▸ Complete the following:
1/ Decide whether each statement agrees with the excerpt on making ethylene from natural gas. Answer yes or no for each, and quote the deciding words from the excerpt. (a) Methane is preheated to 600°C before it reaches the reactor. (b) The preferred pressure in the pyrolysis section is 5 atmospheres. (c) The preferred residence time in the pyrolysis section is between 3 and 30 milliseconds.
2/ Carry on the excerpt on making ethylene from natural gas, starting after its final sentence.

▸ Excerpt to read:
↓

Figure 1 schematically shows an integrated reactor for the thermal pyrolysis coupled with in-situ hydrogenation of the present invention; and

Figure 2 shows a flow diagram of the inventive process for making ethylene from natural gas.


[0042]  As described above, this combined thermal pyrolysis and in-situ hydrogenation can serve as a compact single unit operation to produce ethylene from natural gas with an economically acceptable yield as shown in Figure 1.

[0043]  To have a higher conversion of methane per pass, the HOECHST two-stage pyrolysis scheme and condition is selected for this embodiment. The general process scheme is shown in Figure 2 below. Methane obtained from natural gas is combined with unconverted methane recovered from reactor effluent and is preheated to 600°C. An oxygen stream is also preheated before feeding to the reactor. The reactor effluent of CO and hydrogen will be used as a fuel gas for feed preheating and steam generation. The preheated methane is split into two streams one is fed to mixing zone at a stoichiometric ratio with oxygen feed for complete combustion to supply the necessary heat for the endothermic reaction in the pyrolysis zone. The other methane stream is fed to the pyrolysis zone directly.

[0044]  In the mixing zone the reactor wall can be protected from high temperature by a steam curtain if necessary.

[0045]  In the mixing zone the temperature ranges between 900°C-2000°C. In the pyrolysis section the preheated methane is quickly mixed with effluents from the mixing zone at 1300°C-1600°C to form acetylene. The desired residence time in the pyrolysis section is controlled in the range of 3 and 30 milliseconds, preferably between 5 and 10 milliseconds. The pressure is set between 0.5-5 atmosphere and preferably 2 atmospheres. Up to this point the traditional two stage pyrolysis is implemented.

↑

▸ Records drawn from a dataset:
↓

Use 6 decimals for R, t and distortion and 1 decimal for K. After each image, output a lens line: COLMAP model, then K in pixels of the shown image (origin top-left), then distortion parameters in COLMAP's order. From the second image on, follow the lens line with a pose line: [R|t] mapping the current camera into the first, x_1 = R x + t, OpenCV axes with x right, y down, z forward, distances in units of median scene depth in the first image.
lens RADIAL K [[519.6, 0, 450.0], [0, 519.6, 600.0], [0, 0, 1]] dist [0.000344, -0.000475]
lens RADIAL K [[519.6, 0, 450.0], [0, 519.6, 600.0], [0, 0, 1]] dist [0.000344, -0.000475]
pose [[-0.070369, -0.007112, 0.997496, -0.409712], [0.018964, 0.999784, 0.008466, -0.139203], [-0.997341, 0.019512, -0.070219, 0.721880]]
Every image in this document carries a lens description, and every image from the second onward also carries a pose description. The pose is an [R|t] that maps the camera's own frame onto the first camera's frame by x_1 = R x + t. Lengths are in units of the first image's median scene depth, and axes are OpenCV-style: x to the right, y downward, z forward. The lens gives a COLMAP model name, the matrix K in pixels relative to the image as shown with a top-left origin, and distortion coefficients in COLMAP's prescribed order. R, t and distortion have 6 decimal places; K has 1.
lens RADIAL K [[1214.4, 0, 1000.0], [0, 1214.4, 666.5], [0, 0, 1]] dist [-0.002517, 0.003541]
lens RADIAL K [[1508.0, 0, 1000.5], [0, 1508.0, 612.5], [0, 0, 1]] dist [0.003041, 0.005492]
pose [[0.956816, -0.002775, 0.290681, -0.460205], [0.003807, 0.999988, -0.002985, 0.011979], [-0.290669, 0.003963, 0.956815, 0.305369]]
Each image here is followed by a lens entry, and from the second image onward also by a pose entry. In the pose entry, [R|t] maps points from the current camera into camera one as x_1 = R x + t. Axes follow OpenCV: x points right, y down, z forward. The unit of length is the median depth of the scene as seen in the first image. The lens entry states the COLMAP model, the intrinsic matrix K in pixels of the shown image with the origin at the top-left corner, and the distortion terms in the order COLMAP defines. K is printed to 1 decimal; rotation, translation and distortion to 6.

↑

▸ Task-by-task results:
1/
(a) Yes: "is preheated to 600°C".
(b) No: "preferably 2 atmospheres".
(c) No: "preferably between 5 and 10 milliseconds".

2/
[0046]  To realize the concept of this invention, the pyrolysis products from the pyrolysis zone are partially quenched to the desired hydrogenation reaction temperature of between 800°C to 910°C. The quench can be made with cooling medium mixed alkane. The cooling medium is preferably water, natural gas or methanol but oil can also be used. By doing this most of the acetylene is converted to ethylene by hydrogen transfer. This particular zone is referred to in this disclosure as in-situ hydrogenation zone. The required contact time may vary between 0.05 to 1.0 seconds, preferably from 0.14 -0.6 seconds, and the pressure is set between 0.5-5 atmospheres. The alkane to acetylene ratio can vary from 4:1 1 to 0.2:1. After hydrogenation is complete, the reaction gas is further quenched with a coolant down to 200°C-90°C for product recovery. A two step quench is required for this in-situ hydrogenation operation.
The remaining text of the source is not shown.